=== DATASET CONTENT ===
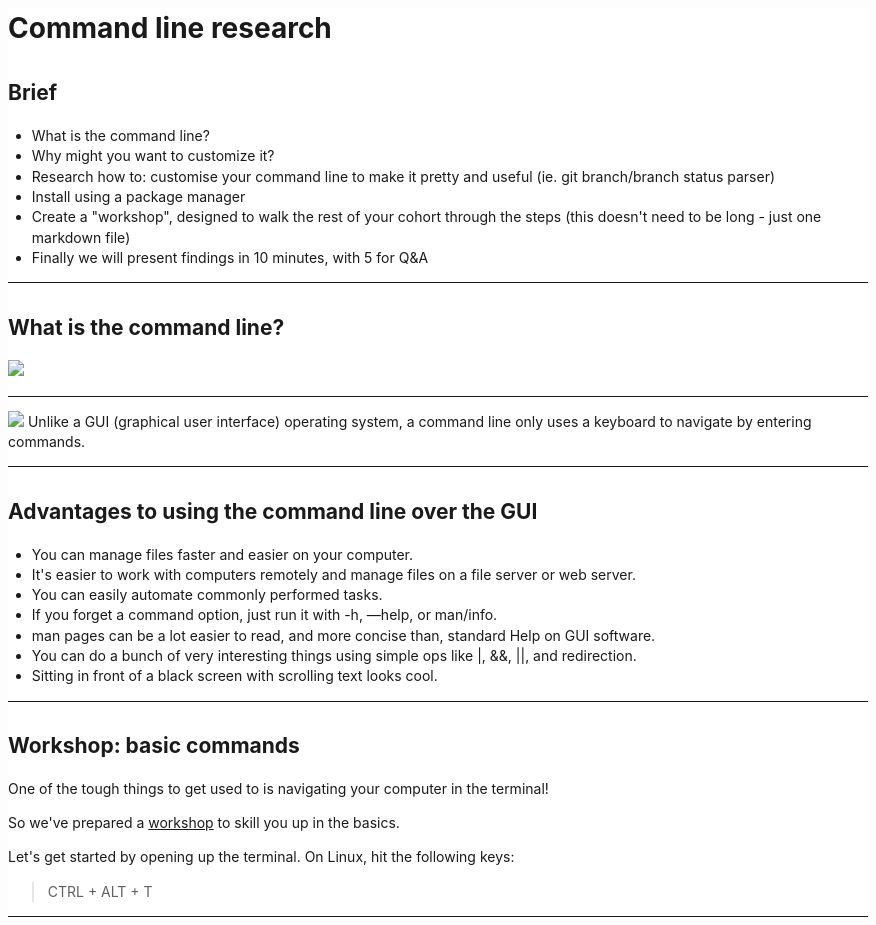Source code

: # Command line research

## Brief

* What is the command line?
* Why might you want to customize it?
* Research how to: customise your command line to make it pretty and useful (ie. git branch/branch status parser)
* Install using a package manager
* Create a "workshop", designed to walk the rest of your cohort through the steps (this doesn't need to be long - just one markdown file)
* Finally we will present findings in 10 minutes, with 5 for Q&A

---

## What is the command line?

![](https://media.giphy.com/media/12W5Sg2koWYnwA/giphy.gif)

---

![](https://fossbytes.com/wp-content/uploads/2016/06/CLIvsGUI-IntroductionToLinuxShell.png)
Unlike a GUI (graphical user interface) operating system, a command line only 
uses a keyboard to navigate by entering commands.

---

## Advantages to using the command line over the GUI

* You can manage files faster and easier on your computer.
* It's easier to work with computers remotely and manage files on a file server or web server.
* You can easily automate commonly performed tasks.
* If you forget a command option, just run it with -h, —help, or man/info.
* man pages can be a lot easier to read, and more concise than, standard Help on GUI software.
* You can do a bunch of very interesting things using  simple ops like |, &&, ||, and redirection.
* Sitting in front of a black screen with scrolling text looks cool. 

---

## Workshop: basic commands

One of the tough things to get used to is navigating your computer in the terminal!

So we've prepared a [workshop](https://github.com/fac18/research/blob/master/week1/command-line-workshop.md) to skill you up in the basics.

Let's get started by opening up the terminal. On Linux, hit the following keys:

>  CTRL + ALT + T

---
===
Starting at the line that contains "text looks cool.", retype each remaining line of the records exactly; that line and the last line are both included.

* Sitting in front of a black screen with scrolling text looks cool. 

---

## Workshop: basic commands

One of the tough things to get used to is navigating your computer in the terminal!

So we've prepared a [workshop](https://github.com/fac18/research/blob/master/week1/command-line-workshop.md) to skill you up in the basics.

Let's get started by opening up the terminal. On Linux, hit the following keys:

>  CTRL + ALT + T

---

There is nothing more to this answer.